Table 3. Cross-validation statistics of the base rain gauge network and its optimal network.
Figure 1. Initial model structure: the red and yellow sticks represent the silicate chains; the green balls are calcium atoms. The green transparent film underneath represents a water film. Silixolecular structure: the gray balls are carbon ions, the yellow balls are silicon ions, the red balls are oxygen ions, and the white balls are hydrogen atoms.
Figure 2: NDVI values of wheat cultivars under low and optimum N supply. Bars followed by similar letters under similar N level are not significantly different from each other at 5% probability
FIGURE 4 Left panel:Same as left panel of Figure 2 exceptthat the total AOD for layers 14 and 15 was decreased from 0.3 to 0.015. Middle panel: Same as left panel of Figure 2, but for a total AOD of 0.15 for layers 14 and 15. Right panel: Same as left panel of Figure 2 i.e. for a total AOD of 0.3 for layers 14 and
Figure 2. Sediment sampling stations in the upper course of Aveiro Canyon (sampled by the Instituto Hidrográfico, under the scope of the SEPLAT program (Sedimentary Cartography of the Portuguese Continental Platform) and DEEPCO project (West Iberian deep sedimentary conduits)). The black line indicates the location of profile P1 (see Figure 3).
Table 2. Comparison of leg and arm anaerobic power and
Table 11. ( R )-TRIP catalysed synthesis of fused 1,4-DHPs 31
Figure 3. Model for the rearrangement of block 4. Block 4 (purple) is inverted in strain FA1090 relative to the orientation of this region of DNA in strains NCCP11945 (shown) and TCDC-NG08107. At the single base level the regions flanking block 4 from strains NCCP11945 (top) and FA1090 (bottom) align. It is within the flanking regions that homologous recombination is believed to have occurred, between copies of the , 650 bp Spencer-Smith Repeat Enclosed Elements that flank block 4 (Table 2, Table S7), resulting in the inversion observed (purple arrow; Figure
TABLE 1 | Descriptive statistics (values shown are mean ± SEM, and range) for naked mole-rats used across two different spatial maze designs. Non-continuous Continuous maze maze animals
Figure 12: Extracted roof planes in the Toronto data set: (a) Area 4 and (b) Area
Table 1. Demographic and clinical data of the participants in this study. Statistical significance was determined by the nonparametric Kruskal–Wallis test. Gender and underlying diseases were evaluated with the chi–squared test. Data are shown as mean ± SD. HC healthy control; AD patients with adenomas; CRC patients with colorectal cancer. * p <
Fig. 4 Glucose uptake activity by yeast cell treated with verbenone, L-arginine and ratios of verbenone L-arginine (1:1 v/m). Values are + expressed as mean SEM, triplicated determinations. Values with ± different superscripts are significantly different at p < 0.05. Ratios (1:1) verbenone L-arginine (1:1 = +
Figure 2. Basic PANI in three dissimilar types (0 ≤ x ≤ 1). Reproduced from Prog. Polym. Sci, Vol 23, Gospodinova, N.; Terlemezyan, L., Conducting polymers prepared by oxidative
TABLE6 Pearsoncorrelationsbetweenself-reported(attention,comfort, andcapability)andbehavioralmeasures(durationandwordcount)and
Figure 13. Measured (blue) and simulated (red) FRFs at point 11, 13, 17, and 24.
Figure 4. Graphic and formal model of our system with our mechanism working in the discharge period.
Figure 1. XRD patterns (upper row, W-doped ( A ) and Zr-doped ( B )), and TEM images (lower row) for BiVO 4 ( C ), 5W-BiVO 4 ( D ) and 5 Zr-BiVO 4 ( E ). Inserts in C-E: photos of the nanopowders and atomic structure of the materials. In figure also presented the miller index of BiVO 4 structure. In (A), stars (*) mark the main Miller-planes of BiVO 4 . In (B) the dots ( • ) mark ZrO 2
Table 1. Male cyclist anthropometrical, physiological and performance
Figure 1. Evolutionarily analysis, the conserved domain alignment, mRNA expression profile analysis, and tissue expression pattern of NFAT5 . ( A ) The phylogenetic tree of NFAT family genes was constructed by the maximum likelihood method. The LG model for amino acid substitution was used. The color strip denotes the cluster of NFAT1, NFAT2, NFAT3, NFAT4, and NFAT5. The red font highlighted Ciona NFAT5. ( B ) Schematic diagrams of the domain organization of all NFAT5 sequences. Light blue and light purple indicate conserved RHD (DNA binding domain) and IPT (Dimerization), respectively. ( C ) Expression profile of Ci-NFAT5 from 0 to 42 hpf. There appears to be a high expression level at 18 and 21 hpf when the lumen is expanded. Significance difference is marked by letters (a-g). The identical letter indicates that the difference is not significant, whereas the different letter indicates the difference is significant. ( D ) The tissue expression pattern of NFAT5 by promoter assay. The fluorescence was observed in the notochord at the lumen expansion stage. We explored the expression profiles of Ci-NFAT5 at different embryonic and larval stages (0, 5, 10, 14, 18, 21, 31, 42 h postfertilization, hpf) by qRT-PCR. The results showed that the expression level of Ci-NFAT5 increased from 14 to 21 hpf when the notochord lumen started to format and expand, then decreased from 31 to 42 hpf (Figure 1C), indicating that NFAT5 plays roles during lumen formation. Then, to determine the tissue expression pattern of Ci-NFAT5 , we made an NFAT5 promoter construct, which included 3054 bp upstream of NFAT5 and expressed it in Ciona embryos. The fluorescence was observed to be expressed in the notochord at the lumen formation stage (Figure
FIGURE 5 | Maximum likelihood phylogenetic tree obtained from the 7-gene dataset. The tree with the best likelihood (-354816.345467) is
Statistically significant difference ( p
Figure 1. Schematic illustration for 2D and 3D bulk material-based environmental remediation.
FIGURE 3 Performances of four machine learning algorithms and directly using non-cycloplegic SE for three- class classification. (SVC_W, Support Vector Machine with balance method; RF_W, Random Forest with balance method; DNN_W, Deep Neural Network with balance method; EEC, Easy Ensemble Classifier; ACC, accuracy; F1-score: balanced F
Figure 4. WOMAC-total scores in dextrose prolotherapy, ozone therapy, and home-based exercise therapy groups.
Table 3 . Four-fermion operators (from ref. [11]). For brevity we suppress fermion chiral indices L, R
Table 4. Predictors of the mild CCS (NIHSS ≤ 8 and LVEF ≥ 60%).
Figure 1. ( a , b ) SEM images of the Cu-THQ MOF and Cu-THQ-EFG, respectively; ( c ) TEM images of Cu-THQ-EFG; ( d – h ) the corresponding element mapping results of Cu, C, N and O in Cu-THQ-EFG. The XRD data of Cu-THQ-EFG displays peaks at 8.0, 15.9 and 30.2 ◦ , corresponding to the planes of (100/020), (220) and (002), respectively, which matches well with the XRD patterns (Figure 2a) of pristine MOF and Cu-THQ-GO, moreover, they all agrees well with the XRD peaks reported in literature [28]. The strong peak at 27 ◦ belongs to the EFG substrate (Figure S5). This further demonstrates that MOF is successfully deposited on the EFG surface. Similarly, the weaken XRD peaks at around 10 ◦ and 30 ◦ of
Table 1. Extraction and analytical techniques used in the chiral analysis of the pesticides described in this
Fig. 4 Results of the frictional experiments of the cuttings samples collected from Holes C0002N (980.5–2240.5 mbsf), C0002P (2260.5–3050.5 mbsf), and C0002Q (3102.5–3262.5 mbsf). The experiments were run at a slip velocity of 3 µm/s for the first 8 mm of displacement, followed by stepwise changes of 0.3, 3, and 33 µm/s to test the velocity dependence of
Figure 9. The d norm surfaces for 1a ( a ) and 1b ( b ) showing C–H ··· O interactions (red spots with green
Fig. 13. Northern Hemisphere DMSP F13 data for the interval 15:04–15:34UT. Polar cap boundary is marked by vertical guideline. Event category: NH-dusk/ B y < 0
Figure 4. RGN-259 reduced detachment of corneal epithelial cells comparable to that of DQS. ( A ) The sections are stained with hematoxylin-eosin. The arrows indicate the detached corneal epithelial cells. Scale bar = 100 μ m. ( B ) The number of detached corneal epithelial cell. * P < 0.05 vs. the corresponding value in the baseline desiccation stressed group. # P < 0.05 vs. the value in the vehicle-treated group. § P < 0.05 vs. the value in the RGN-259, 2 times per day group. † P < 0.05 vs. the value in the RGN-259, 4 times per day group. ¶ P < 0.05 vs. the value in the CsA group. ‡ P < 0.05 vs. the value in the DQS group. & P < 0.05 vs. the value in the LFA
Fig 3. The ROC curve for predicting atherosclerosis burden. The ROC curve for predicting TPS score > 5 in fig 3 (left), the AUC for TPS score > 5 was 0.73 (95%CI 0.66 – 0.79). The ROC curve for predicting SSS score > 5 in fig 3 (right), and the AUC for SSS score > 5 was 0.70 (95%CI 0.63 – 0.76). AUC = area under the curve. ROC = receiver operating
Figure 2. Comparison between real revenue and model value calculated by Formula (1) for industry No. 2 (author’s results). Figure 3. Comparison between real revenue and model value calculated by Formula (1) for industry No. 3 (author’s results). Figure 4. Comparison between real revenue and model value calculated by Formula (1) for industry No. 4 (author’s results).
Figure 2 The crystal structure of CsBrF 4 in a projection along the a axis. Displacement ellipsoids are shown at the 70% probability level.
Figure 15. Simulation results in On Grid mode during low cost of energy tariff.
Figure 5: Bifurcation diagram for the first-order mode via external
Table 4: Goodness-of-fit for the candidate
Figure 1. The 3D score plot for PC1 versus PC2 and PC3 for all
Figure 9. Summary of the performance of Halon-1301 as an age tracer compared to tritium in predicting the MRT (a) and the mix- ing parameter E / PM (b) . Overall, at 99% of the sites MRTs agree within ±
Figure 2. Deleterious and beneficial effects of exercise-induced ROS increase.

To do:
Repeat only the stretch of lines that begins at the line containing "Figure 2. Comparison" and ends at the last line above, both included.

Output for this exercise:
Figure 2. Comparison between real revenue and model value calculated by Formula (1) for industry No. 2 (author’s results). Figure 3. Comparison between real revenue and model value calculated by Formula (1) for industry No. 3 (author’s results). Figure 4. Comparison between real revenue and model value calculated by Formula (1) for industry No. 4 (author’s results).
Figure 2 The crystal structure of CsBrF 4 in a projection along the a axis. Displacement ellipsoids are shown at the 70% probability level.
Figure 15. Simulation results in On Grid mode during low cost of energy tariff.
Figure 5: Bifurcation diagram for the first-order mode via external
Table 4: Goodness-of-fit for the candidate
Figure 1. The 3D score plot for PC1 versus PC2 and PC3 for all
Figure 9. Summary of the performance of Halon-1301 as an age tracer compared to tritium in predicting the MRT (a) and the mix- ing parameter E / PM (b) . Overall, at 99% of the sites MRTs agree within ±
Figure 2. Deleterious and beneficial effects of exercise-induced ROS increase.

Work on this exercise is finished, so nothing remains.